Go to the line below containing "hfov_deg: 51.9" and print exactly from there through the line containing "focal_mm: 37", both included. Print nothing else.

====== SOURCE DATA

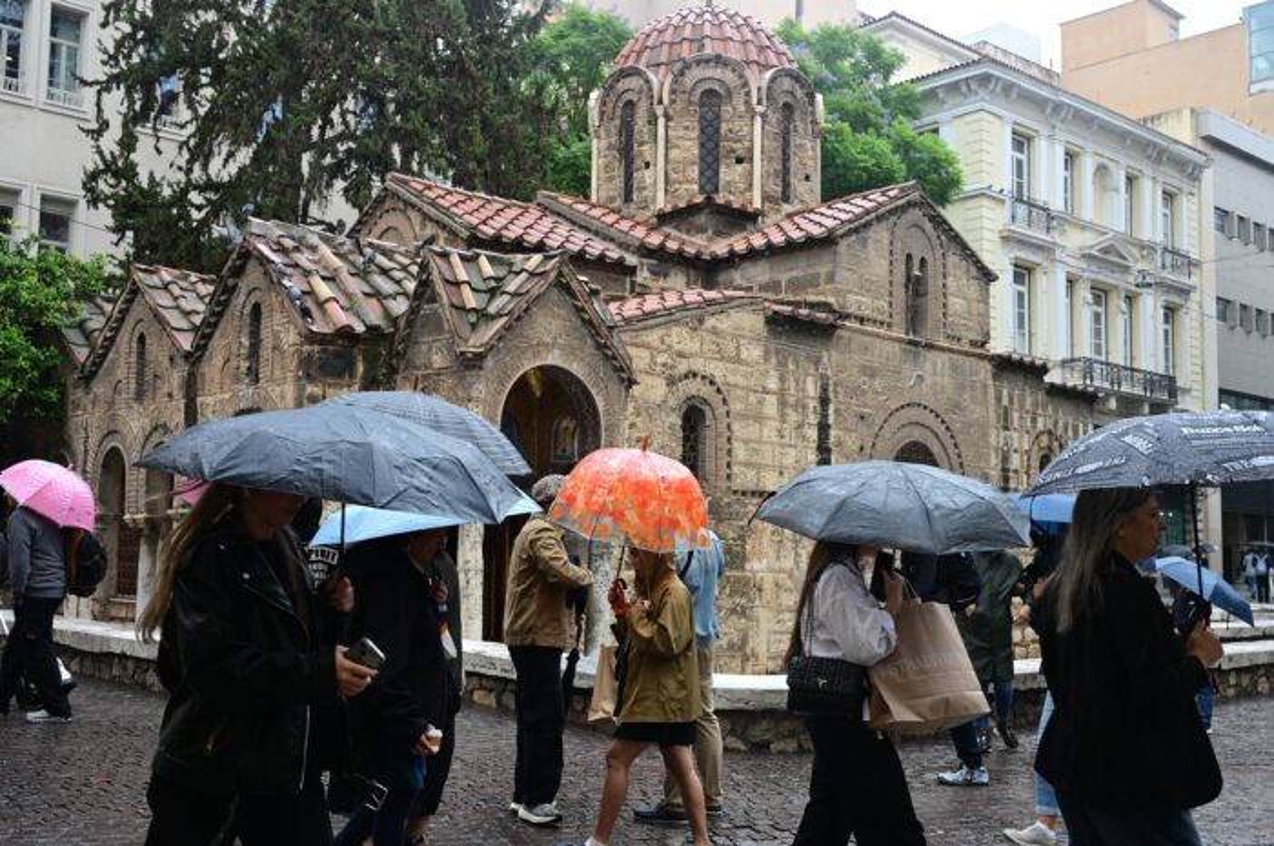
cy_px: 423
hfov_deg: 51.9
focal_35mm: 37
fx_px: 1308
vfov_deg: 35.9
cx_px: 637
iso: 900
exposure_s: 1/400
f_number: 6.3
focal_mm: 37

============
====== SOURCE DATA

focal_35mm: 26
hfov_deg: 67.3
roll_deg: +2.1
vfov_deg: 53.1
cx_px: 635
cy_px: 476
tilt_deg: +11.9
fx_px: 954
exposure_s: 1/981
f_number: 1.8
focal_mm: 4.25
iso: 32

============
====== SOURCE DATA

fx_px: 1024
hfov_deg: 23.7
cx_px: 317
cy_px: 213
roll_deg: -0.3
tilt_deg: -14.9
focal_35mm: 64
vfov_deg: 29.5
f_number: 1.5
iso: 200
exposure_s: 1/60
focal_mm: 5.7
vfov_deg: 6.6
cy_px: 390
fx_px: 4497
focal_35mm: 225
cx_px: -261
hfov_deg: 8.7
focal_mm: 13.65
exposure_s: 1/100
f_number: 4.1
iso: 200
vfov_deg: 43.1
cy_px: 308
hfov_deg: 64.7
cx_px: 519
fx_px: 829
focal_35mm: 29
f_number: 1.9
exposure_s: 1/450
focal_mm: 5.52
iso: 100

============

▶ **REPLY**
hfov_deg: 51.9
focal_35mm: 37
fx_px: 1308
vfov_deg: 35.9
cx_px: 637
iso: 900
exposure_s: 1/400
f_number: 6.3
focal_mm: 37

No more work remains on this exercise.